- **Required actions**:
(a) From the rheology laboratory page below, reproduce the passage starting with "A state of the" and going on through "N Westwood Ave.".
(b) Answer each of these questions using the rheology laboratory page below:
(i) At which university is the laboratory located?
(ii) Which engineering department is listed on the page?
(iii) What room number is given in the address?
(c) According to the rheology laboratory page below, what distinguishes this laboratory from other rheology laboratories? Answer in one to three sentences.

- **Passage provided**:
Dr. Matthew Liberatore

Department of Chemical Engineering

Rheology laboratory

A state of the art rheology laboratory is available at the University of Toledo. This laboratory is dedicated to understanding and characterizing the flow of Newtonian and non-Newtonian complex fluids, including inks, crude oils and tar sands, biomass and gas hydrate slurries, polishing dispersions, polymer and polyelectrolyte solutions, polymer films, pastes, etc. A significant number of rheology accessories are available, which distinguishes our laboratory from other rheology laboratories. Methods include rotational and extensional rheometry, small angle scattering, high shear rheology, high pressure rheology, and controlled humidity rheological and mechanical measurements. If you are interesting in rheology testing, consulting, or other research needs, please contact Professor Liberatore.

University of Toledo
Room 2021 North Engineering
1744 N Westwood Ave.

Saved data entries
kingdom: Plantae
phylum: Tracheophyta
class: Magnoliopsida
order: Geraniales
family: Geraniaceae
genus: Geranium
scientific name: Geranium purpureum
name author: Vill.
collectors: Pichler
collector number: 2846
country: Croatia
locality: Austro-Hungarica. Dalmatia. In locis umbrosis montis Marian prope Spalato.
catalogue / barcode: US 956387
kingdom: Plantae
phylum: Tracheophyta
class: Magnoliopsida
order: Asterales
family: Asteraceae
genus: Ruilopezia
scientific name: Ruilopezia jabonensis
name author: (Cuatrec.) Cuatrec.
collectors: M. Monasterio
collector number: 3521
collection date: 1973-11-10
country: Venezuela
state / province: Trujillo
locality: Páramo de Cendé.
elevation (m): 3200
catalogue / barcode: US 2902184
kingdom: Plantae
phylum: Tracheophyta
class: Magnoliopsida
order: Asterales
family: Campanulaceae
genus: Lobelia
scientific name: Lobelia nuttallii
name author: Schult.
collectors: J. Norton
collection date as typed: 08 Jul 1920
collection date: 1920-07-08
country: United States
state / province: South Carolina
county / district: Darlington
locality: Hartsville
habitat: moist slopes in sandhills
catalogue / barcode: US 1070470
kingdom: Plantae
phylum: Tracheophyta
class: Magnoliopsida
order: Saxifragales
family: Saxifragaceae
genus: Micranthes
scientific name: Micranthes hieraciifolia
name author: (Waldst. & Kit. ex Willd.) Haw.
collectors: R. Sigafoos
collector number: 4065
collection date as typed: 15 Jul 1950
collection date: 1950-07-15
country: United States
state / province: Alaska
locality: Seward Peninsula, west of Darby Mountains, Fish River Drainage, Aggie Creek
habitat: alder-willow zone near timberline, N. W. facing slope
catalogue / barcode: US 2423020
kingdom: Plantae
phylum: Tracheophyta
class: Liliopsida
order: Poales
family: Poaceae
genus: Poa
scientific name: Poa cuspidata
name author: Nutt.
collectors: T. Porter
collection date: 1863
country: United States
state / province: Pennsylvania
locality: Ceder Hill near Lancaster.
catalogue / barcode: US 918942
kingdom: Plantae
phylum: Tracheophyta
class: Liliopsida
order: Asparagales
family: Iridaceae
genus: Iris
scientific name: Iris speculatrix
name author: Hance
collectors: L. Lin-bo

- **Task-by-task solutions**:
(a)
A state of the art rheology laboratory is available at the University of Toledo. This laboratory is dedicated to understanding and characterizing the flow of Newtonian and non-Newtonian complex fluids, including inks, crude oils and tar sands, biomass and gas hydrate slurries, polishing dispersions, polymer and polyelectrolyte solutions, polymer films, pastes, etc. A significant number of rheology accessories are available, which distinguishes our laboratory from other rheology laboratories. Methods include rotational and extensional rheometry, small angle scattering, high shear rheology, high pressure rheology, and controlled humidity rheological and mechanical measurements. If you are interesting in rheology testing, consulting, or other research needs, please contact Professor Liberatore.

University of Toledo
Room 2021 North Engineering
1744 N Westwood Ave.

(b)
(i) The University of Toledo
(ii) The Department of Chemical Engineering
(iii) Room 2021 North Engineering

(c) The laboratory has a significant number of rheology accessories available. This distinguishes it from other rheology laboratories.